What the exercise asks:
Edit the interview text: begin at the words "Today, Udora connects", stop after "grief, celebrations, love.", and write that part out again with "florists" replaced by "flower shops".

Source text:
Vera Modenova Of Udora On How Artificial Intelligence Can Solve Business Problems

An Interview With Chad Silverstein

The ROI of AI isn’t just efficiency. It’s what efficiency enables.

As a part of this series, we had the pleasure to interview Vera Modenova.

Vera Modenova is Chief Operating Officer at Udora, a fast-growing gifting platform connecting customers with local florists, confectioners, and artisan makers across 50+ countries and 1,500+ cities, including MENA, UK, Spain and LATAM. She joined the company at 21 and became COO within four years. Over a decade in operations, she built the customer support function from scratch to a 92% satisfaction rate, scaled the platform across Europe and the Middle East, and in 2025 led the business to 129% GMV growth. She speaks on AI, operational scalability, and cross-border e-commerce at conferences across Europe and the Middle East.

Thank you so much for joining us in this interview series! Before we dive in, our readers would love to “get to know you” a bit better. Can you share with us the backstory about what brought you to your specific career path in AI?

It’s a pleasure, thank you for having me! I started my journey when I was 21, handing out leaflets at an exhibition. That was my day one. Within four years, I’d stepped into the COO role. I think that trajectory says a lot about how we operate at Udora — if you show up with energy and a clear head, you grow. I never planned to lead operations for a gifting marketplace spanning 50+ countries. I just focused on solving the next problem in front of me.

Today, Udora connects customers with local florists, confectioners, and artisan makers in 1,500+ cities across MENA, Europe, and Latin America. What I really love about this business is the balance: we’re a technology platform, but we serve deeply human moments — birthdays, grief, celebrations, love.

Our AI chapter took off around 2021, just as ChatGPT was starting to make waves. I became an early adopter not because it was trendy, but because I’m constitutionally unable to ignore a tool that might solve a problem faster. I started testing it for internal memos, analysis, market research, and personal decision-making.

What I found was that the productivity shift was real — but only if you were clear about the problem you were actually trying to solve. With time, we came to a point when AI is embedded across Udora at every layer: marketing, design, localization, customer support, software engineering, legal. It’s not a project; it’s the operating system. Our engineering team has already automated 22,000 hours of manual testing. Our support AI, Anna, handles 46% of first-contact messages without human involvement. Our design team generates visuals four times faster than they used to. This is the result you get when you move past the ‘experimenting’ phase and actually start building.

Records:
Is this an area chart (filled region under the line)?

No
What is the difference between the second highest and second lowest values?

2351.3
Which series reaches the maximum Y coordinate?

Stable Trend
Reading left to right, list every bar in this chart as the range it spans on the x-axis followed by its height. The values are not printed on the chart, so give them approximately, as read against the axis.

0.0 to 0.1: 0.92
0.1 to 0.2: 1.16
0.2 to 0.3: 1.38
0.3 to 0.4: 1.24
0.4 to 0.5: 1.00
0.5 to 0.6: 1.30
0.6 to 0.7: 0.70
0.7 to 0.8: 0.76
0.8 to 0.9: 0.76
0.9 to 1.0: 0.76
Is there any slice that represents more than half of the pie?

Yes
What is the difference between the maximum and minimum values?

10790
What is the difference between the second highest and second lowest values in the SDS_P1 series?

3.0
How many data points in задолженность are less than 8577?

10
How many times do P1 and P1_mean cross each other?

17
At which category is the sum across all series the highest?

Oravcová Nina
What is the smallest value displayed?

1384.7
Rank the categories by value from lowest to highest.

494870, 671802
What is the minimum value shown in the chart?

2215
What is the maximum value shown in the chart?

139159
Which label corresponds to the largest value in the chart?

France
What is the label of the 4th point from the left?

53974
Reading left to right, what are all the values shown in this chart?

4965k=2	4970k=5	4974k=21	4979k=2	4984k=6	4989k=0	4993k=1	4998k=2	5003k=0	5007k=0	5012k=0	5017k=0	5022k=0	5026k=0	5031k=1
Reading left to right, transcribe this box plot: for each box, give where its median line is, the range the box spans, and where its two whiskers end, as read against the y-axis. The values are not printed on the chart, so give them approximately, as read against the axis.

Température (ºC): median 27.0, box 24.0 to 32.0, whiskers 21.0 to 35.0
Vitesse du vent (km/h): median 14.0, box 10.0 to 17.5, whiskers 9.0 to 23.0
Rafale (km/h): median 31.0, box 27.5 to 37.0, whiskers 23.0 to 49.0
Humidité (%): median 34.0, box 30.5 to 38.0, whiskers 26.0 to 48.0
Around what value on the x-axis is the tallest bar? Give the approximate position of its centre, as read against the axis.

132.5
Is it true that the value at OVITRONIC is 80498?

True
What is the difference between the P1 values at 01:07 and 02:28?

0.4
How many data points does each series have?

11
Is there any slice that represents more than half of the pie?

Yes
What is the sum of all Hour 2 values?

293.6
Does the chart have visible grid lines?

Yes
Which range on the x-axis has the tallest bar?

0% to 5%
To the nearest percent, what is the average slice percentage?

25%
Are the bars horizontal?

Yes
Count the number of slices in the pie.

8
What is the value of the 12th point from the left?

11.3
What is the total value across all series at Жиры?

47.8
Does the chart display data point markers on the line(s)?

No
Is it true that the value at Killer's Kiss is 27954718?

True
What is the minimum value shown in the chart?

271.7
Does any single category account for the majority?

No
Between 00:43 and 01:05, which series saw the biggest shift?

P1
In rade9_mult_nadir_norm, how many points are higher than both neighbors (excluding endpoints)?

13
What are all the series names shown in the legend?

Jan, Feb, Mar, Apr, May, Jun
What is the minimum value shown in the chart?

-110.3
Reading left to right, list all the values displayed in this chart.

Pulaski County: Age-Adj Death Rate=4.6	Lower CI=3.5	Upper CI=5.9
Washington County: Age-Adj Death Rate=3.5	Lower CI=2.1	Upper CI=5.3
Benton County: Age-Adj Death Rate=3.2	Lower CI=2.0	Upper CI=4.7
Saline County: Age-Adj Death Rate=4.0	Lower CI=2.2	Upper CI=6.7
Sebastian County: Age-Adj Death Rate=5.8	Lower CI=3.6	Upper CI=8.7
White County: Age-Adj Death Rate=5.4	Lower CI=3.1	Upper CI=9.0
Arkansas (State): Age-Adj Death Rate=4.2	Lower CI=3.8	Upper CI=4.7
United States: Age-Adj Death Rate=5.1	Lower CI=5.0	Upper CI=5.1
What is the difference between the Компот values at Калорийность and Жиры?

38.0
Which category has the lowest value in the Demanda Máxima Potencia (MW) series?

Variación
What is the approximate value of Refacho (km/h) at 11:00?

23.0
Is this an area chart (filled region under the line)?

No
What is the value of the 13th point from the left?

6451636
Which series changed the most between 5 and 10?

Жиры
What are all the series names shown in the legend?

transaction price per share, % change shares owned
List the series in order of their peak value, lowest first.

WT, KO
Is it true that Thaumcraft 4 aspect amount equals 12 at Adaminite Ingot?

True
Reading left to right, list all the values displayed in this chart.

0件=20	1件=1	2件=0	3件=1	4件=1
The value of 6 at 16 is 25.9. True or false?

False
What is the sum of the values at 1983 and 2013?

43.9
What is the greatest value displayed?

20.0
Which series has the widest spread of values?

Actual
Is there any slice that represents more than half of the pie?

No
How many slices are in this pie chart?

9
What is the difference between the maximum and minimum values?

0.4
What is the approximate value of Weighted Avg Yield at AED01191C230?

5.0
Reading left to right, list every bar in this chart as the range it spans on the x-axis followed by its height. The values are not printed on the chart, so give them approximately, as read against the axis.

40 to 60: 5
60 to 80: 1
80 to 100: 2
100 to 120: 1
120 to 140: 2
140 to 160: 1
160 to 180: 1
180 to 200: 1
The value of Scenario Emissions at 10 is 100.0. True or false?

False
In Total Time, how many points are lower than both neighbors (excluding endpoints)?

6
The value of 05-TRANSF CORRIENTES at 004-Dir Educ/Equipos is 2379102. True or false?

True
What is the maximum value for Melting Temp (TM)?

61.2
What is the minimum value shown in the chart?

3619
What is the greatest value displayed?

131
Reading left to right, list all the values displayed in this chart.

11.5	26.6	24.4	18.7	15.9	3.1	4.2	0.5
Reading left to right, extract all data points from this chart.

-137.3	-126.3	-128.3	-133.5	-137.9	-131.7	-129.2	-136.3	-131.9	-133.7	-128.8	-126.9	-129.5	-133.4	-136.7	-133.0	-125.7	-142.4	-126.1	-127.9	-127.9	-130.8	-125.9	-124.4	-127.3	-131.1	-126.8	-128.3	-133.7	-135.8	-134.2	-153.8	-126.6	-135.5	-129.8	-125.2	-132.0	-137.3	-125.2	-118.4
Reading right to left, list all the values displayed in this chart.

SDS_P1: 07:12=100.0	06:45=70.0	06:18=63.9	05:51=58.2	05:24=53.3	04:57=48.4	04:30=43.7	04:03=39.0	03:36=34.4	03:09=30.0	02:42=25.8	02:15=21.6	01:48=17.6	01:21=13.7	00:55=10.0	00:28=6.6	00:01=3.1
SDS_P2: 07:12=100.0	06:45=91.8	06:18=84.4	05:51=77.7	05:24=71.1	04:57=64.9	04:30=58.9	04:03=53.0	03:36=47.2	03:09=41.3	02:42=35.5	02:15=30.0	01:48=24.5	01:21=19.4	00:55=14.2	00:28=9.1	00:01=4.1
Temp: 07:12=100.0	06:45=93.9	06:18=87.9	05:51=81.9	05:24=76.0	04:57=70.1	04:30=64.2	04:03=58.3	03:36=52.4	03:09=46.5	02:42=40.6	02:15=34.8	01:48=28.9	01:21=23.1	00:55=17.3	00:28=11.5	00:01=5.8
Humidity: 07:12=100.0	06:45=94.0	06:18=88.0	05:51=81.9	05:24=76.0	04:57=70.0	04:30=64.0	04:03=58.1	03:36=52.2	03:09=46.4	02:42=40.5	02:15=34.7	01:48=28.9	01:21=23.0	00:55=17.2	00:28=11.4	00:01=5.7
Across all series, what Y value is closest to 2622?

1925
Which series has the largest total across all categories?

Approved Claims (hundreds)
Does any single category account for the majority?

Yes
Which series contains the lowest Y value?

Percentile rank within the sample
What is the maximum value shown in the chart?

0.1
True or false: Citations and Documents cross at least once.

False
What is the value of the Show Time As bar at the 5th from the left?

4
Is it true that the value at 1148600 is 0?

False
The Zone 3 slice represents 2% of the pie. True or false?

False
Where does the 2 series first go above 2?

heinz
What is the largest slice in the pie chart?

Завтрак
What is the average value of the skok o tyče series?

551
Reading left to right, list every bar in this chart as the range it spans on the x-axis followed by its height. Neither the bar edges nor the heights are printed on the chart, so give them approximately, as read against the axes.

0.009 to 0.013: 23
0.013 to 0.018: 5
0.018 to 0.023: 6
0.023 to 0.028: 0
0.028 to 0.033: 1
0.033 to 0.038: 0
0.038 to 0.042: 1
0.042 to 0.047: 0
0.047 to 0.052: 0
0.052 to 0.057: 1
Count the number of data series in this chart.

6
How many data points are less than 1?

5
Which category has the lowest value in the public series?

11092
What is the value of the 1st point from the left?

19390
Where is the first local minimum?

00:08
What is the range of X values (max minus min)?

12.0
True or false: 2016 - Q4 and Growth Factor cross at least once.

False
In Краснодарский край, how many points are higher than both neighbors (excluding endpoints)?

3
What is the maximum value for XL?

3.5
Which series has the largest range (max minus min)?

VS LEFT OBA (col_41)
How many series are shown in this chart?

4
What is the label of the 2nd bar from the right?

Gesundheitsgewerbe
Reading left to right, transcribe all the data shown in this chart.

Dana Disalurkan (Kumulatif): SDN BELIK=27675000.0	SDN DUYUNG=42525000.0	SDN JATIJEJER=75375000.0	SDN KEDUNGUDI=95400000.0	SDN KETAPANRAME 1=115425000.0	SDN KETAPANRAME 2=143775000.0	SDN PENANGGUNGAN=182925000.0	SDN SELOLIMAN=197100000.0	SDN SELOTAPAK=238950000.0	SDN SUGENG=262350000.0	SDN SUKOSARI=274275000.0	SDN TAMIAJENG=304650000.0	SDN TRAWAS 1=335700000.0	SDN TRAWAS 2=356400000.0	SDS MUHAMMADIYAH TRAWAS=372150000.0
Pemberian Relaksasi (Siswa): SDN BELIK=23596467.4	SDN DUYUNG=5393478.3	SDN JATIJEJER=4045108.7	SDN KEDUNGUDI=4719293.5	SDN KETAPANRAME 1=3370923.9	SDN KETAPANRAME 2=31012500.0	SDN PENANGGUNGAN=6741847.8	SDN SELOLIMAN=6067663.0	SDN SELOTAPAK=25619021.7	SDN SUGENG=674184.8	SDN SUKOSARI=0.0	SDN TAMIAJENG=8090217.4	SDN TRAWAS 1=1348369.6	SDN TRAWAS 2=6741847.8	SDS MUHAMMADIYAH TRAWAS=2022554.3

Answer to the exercise:
Today, Udora connects customers with local flower shops, confectioners, and artisan makers in 1,500+ cities across MENA, Europe, and Latin America. What I really love about this business is the balance: we’re a technology platform, but we serve deeply human moments — birthdays, grief, celebrations, love.